Some univariate statistics notation
- \(X\) is a random variable
- In data: \(X_i\) is the value of the variable for entry \(i\), for example the GDP of a country
- \(E[X]\) is the expected value of \(X\)
- We estimate the expected value as the mean of \(X\): \(\mu_X = \frac{1}{N}\sum_i X_i\)
- \(N\) is the number of data points, for example the number of countries
- In R you can calculate it with the function mean()
- \(V[X]\) is the variance of \(X\)
- We calculate it as the expected squared difference to the mean X: \(V[X] = \frac{1}{N}\sum_i (X_i - \mu_X)^2\)
- The variance is measured in the square of units of X (e.g. if X is GDP measured in USD, then V[X] is USD\(^2\))
- \(\sigma_X\) is the standard deviation of X
- \(\sigma_X = \sqrt{V[X]}\), which is convenient because it measures dispersion in the same units as \(X\)
- in R you can calculate it with the function sd()
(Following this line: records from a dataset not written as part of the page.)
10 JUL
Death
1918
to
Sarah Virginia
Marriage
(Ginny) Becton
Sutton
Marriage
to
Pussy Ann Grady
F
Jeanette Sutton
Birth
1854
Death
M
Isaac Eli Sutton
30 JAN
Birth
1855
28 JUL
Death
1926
Pearson’s Correlation Coefficient
Correlation: Linear association or dependence between the values of variables X and Y
Pearson’s way to measure correlation between variables \(X\) and \(Y\), denoted as \(\rho(X,Y)\):
- If X and Y are independent, they satisfy that the expectation of the product equals the product of expectations:
\(E[XY] = E[X]E[Y]\)
- The principle: measure correlation as the deviation from \(E[XY] − E [X]E[Y] = 0\)
- The absolute value of this difference can be at most \(\sigma_X\sigma_Y\)
- \(\rho(X,Y)\) rescales the difference to be between −1 and 1
\(\rho(X,Y) = \frac{E[XY] − E [X]E[Y]}{\sigma_X\sigma_Y}\)
- Can be computed in R with the function cor()
Some examples of Pearson’s Correlation Coefficient:
Independent variables will have a correlation close to zero, but a correlation close to zero does not mean independence
Anscombe’s quartet
Anscombe’s quartet has four examples of scatter plots for two variables. All cases have the same mean and standard deviation for the variables, and the same positive correlation coefficient: 0.816
The first case fits what we expect of linear correlation. The second shows a nonlinear correlation where the upwards trend becomes downwards, the third is a case where an outlier decreases the correlation coefficient and the fourth case is a correlation coefficient generated by a single outlier. Always look at scatter plots to know what your correlations mean!
The Datasaurus dozen
The Datasaurus dozen shows 12 (+1) examples with the same means and standard deviations and the same correlation coefficient of -0.06:
Remember, not everything that has a correlation of zero is independent! There are many kinds of relationships between variables beyond linear ones.